* 本文:
----
東京駅のホームに入線する東北新幹線はやぶさPhoto:PIXTA

JR東日本・西日本・東海・九州の上場4社が中間決算を発表した。7月から9月にかけて過去最大の感染者数を記録したコロナ第7波が直撃した中、全社が最終黒字となった。コロナ禍による業績低下はいよいよ底を打ったとみられる。(鉄道ジャーナリスト 枝久保達也)

JR東日本の業績回復の
主役となった新幹線

 具体的な数字を見ていこう。JR東日本は上期(4~9月)に約396億円の経常利益、約271億円の最終黒字を計上した。第2四半期(7~9月)だけ見ても約136億円の経常黒字、約82億円の最終黒字だった。

 コロナ前の2019年度上期は約2720億円の経常黒字、約1885億円の最終黒字だったことを考えると形ばかりの黒字化ではあるが、昨年度上期が約1362億円の経常赤字、約1452億円の純損失であることと比べれば、劇的な回復と言えるだろう。

 業績回復の主役は新幹線だ。新幹線を含む定期外・中長距離利用の鉄道営業収入は、第1四半期(4~6月)が対前年度同期約213%、第2四半期が同約198%と倍増し、上期合計では同約836億円増の約1893億円だった。コロナ前の2018年度との比較では、第1四半期が同約61%、第2四半期が同約63%で、第7波のピークだった8月でも、同約55%と踏みとどまった。
----
データセットから抜き出したエントリー
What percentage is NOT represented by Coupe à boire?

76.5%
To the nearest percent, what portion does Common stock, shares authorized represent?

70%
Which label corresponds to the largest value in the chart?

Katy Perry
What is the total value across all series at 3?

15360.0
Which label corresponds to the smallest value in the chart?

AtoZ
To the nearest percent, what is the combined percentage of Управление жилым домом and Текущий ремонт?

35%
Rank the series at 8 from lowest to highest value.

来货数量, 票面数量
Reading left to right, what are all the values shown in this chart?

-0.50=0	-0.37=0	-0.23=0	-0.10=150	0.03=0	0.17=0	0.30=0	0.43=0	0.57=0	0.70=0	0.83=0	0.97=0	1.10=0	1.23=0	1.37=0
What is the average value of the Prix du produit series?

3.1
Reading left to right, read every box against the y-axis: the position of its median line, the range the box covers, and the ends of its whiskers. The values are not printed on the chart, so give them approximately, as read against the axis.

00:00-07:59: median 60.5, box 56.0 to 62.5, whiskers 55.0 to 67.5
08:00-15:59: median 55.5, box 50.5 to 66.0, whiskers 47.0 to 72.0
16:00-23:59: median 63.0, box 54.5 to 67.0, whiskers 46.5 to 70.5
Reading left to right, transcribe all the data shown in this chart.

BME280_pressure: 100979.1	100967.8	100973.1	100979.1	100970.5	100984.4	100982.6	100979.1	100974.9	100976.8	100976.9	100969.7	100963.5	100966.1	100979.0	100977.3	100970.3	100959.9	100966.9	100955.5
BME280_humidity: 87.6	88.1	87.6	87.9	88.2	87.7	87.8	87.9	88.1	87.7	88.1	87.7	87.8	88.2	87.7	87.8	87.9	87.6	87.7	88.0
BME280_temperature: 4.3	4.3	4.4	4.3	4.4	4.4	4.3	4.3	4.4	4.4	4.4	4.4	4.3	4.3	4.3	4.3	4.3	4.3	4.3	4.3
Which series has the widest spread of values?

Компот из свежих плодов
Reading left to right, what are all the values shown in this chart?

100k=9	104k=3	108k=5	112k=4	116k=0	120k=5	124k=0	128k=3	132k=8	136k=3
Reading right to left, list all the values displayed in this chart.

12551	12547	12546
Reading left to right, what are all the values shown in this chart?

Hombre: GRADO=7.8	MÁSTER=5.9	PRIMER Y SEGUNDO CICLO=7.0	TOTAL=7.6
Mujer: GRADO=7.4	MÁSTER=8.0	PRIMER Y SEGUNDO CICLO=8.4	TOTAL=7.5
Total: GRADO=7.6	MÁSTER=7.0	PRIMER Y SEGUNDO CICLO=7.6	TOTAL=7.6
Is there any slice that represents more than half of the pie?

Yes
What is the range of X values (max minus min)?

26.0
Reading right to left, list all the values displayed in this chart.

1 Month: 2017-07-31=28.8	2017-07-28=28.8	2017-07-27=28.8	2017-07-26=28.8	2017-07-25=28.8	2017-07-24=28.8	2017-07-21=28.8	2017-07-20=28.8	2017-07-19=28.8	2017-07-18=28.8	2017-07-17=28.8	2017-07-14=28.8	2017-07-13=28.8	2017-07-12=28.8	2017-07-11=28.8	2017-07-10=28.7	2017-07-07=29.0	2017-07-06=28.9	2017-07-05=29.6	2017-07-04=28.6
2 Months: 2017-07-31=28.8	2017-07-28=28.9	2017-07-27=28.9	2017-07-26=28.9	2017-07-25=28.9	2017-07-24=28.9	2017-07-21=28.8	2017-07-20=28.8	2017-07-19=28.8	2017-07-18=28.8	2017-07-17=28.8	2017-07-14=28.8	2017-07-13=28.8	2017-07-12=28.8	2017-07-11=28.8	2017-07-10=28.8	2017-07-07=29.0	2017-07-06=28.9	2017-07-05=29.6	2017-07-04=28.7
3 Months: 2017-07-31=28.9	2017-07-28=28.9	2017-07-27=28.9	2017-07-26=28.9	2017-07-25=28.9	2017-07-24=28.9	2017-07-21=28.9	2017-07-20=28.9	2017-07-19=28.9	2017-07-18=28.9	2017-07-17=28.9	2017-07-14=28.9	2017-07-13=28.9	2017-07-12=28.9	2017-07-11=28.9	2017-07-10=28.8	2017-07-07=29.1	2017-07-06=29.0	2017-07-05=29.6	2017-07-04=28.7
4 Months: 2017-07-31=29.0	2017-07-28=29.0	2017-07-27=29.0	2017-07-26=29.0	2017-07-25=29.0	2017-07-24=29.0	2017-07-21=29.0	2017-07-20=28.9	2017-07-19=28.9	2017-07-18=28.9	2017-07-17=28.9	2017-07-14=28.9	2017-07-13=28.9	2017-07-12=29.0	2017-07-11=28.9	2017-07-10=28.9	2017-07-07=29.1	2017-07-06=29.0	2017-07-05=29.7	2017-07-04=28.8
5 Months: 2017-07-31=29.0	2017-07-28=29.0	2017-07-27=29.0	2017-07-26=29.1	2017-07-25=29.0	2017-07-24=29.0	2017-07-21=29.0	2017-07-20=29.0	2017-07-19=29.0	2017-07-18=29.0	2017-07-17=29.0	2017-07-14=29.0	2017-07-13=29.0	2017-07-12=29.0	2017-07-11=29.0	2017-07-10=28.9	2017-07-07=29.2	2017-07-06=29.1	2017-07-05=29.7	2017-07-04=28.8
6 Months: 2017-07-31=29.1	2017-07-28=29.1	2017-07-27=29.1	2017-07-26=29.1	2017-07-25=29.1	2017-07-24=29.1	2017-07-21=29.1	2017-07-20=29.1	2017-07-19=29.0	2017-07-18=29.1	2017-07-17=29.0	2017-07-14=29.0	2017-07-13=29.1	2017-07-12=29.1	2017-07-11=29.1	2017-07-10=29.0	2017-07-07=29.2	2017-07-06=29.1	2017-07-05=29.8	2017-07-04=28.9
----
* 課題の指示:
本文の「東京駅のホームに入線する東北新幹線はやぶさPhoto:PIXTA」から「ジャーナリスト 枝久保達也)」までを、一字一句そのまま書き写してください。 これらのエントリーは、本文とは別の出典から取ったものです。

* 回答欄:
東京駅のホームに入線する東北新幹線はやぶさPhoto:PIXTA

JR東日本・西日本・東海・九州の上場4社が中間決算を発表した。7月から9月にかけて過去最大の感染者数を記録したコロナ第7波が直撃した中、全社が最終黒字となった。コロナ禍による業績低下はいよいよ底を打ったとみられる。(鉄道ジャーナリスト 枝久保達也)